Tasks to carry out:
1. From the dot-puzzle answers, copy the stretch from "Get all of the" through "the lined-up folds.".
2. In the dot-puzzle answers, how many folds does the paper-folding suggestion say are necessary?

Text passage:

%%

2006-07-20 07:09:56 · 18 answers · asked by freak4frogs311 2 in Games & Recreation Other - Games & Recreation

18 answers

You can also wrap the paper around a paper towel tube, start at one dot and draw while twisting the tube around, but drawing it at an angle so that it hits all dots. It may take a few rotations to include all dots but you'll have one straight line.

2006-07-20 07:15:28 · answer #1 · answered by hayaa_bi_taqwa 6 · 2 1

Walkin' 'round the earth won't do it. The 'straight line' on a spherical surface is like the equator, or like one of the meridian lines: it won't give you the wiggle room you need to link up more dots than those you got on the first pass through.

But if you take that array and paste it on a donut shape, you're in business: You can draw a geodesic that will spiral its way through any number of dots.

Another possibility, related to the 'fat marker solution,' is to make big fat dots that overlap at one point. Any straight line that passes through that one point does the deed. That kinda stretches the meaning of 'dot' out of shape, but, hey, it's just a puzzle question, you know? Besides, you allowed 'line' with 'fat marker.' Fair's fair.

Get all of the dots to sit down in the same room, then tell them: "You know why ducks don't eat cheese?" That straight line should cause the dots to connect, in some sense of 'connect'.

2006-07-20 15:45:53 · answer #2 · answered by skumpfsklub 6 · 0 0

Fold the paper so that the dots are all on a fold (5 folds necessary) and color along the edge of the lined-up folds.

I think that the walking-around-the-earth theory is wrong. I'm not quite sure, but it sounds to me like it wouldn't really be a line, but curved a bit. Otherwise, when you go around, you should just meet up with the original line.

%%

(Collected data)
%%

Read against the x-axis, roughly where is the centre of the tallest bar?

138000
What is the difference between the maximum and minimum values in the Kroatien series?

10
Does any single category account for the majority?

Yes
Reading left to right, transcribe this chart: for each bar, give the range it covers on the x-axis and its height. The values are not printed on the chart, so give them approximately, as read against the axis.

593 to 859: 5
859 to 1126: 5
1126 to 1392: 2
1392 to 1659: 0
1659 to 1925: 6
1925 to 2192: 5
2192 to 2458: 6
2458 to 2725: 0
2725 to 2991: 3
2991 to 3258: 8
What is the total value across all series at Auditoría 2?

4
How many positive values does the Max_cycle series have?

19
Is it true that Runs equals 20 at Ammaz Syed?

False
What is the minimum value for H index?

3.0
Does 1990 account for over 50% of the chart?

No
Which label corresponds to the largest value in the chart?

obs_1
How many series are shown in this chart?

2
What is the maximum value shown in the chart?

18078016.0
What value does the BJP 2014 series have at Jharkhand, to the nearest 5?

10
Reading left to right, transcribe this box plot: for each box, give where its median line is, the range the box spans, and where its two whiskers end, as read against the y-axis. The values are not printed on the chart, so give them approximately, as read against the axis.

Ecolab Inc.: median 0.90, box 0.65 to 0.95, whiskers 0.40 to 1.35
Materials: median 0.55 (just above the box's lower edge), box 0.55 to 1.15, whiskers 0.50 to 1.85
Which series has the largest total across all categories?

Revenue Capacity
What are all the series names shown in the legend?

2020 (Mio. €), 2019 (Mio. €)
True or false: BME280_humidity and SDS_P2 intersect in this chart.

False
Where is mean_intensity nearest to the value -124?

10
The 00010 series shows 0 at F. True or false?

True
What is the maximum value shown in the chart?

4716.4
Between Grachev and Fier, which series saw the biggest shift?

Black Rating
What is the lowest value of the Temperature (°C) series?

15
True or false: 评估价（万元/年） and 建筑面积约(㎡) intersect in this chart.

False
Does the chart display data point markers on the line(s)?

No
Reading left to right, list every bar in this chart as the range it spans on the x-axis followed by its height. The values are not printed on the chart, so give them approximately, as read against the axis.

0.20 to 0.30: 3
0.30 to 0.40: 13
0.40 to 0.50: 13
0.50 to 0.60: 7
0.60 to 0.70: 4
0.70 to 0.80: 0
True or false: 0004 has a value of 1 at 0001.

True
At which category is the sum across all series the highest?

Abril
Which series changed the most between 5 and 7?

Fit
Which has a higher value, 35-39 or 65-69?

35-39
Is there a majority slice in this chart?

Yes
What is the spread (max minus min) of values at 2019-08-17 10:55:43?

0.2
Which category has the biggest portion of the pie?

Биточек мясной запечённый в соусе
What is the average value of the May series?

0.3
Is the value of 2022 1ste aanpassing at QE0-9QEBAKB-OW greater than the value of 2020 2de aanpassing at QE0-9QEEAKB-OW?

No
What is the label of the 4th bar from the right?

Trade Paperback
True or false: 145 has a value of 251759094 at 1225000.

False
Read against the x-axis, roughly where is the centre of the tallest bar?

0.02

%%

Response list:
1.
Get all of the dots to sit down in the same room, then tell them: "You know why ducks don't eat cheese?" That straight line should cause the dots to connect, in some sense of 'connect'.

2006-07-20 15:45:53 · answer #2 · answered by skumpfsklub 6 · 0 0

Fold the paper so that the dots are all on a fold (5 folds necessary) and color along the edge of the lined-up folds.

2. Five folds.